Natascha Korvinus and Manal Tabet – both investment officers at Proparco – provide further details.

What is the aim of the new CREA Fund facility (Creative Enterprise Action Fund), supported financially by the EU and operationally by Proparco?

Natascha Korvinus (Senior investment officer – Venture Capital) : The creative economy has proven to be a driver and enabler of sustainable development in various emerging markets, but the sector is still one of the more underserved ones in terms of receiving financing. Access to finance is in fact one of the key barriers faced by companies within the creative and cultural industry (CCI).
With the CREA Fund, Proparco aims to boost investments in small CCI companies in predominantly Africa, by providing an attractive guarantee to investment funds that Proparco has invested in, that would cover a part of the potential losses for an investment they make in a CCI company.

Manal Tabet (Investment officer - Technical Assistance & Blending): This guarantee will be complemented by a Technical Assistance (TA) facility which will support all interested Financial Institutions in partnership with Proparco (funds, banks, MFI, etc.) in enhancing their understanding and strategies related to CCI financing. For instance, the facility could help them in securing external expertise to train their teams on the financial specificities of CCIs, to conduct targeted market research to boost their business pipeline or to address targeted points when conducting due diligences.
It will also provide capacity building services for identified prospects or portfolio companies. In this way, we hope to remove some of the obstacles encountered by Proparco's partners when considering financing CCIs.

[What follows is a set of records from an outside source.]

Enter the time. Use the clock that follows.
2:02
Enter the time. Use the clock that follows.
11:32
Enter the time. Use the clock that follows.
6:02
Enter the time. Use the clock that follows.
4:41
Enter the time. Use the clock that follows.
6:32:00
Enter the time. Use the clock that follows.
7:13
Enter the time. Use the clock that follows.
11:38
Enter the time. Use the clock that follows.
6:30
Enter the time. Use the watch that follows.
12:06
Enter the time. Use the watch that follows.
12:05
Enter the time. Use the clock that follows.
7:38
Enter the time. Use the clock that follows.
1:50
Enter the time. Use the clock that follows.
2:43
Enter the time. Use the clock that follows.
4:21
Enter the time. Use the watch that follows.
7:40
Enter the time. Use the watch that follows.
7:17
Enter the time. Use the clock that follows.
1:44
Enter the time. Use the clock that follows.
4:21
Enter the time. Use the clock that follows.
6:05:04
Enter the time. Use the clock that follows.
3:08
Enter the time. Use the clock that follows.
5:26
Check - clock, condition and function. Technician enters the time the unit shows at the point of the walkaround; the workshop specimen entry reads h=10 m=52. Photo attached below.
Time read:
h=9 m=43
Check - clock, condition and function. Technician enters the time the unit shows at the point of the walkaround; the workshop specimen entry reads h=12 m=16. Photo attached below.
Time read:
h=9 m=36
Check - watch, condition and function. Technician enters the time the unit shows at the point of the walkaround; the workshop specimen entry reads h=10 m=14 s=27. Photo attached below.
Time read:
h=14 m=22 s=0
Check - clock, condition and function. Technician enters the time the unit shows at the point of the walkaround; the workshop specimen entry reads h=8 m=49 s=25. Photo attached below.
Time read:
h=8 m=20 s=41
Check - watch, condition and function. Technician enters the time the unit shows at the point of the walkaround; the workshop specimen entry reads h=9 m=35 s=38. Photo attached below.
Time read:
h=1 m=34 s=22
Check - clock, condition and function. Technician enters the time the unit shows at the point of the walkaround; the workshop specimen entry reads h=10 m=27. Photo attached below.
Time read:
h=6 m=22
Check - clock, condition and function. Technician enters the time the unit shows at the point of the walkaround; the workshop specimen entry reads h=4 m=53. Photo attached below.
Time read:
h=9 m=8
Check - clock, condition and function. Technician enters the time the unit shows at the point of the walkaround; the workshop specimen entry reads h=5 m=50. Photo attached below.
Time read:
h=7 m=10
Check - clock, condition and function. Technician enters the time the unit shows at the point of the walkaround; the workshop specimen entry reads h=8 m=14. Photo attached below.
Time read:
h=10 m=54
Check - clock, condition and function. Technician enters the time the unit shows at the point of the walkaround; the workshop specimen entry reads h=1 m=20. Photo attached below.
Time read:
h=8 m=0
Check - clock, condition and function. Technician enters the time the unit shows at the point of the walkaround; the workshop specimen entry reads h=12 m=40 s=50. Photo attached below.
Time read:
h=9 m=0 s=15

Manal Tabet et Natascha Korvinius
Natascha Korvinus - Manal Tabet


  • " The CREA Fund project will facilitate access to financing for approximately 5 to 6 CCI companies, is expected to support between 380 and 456 direct jobs, and would leverage an estimated 22 million of financing into the CCI businesses."

What impacts do you expect from this facility, comprising both a guarantee and a technical assistance component?

Natascha Korvinus: CREA Fund aims to improve access to finance to CCIs in the ACP countries in the African Region and the Caribbean (excluding North Africa, South Africa, and the Pacific). The program should be seen as a pilot of €5 million, which will be available for deal-by-deal guarantees, free of charge, of up to €1.025 million. The CREA Fund project will facilitate access to financing for approximately 5 to 6 CCI companies, is expected to support between 380 and 456 direct jobs, and would leverage an estimated €22 million of financing into the CCI businesses. Overall, the CREA Fund project fits well with the 100% Social Link strategy of the AFD Group.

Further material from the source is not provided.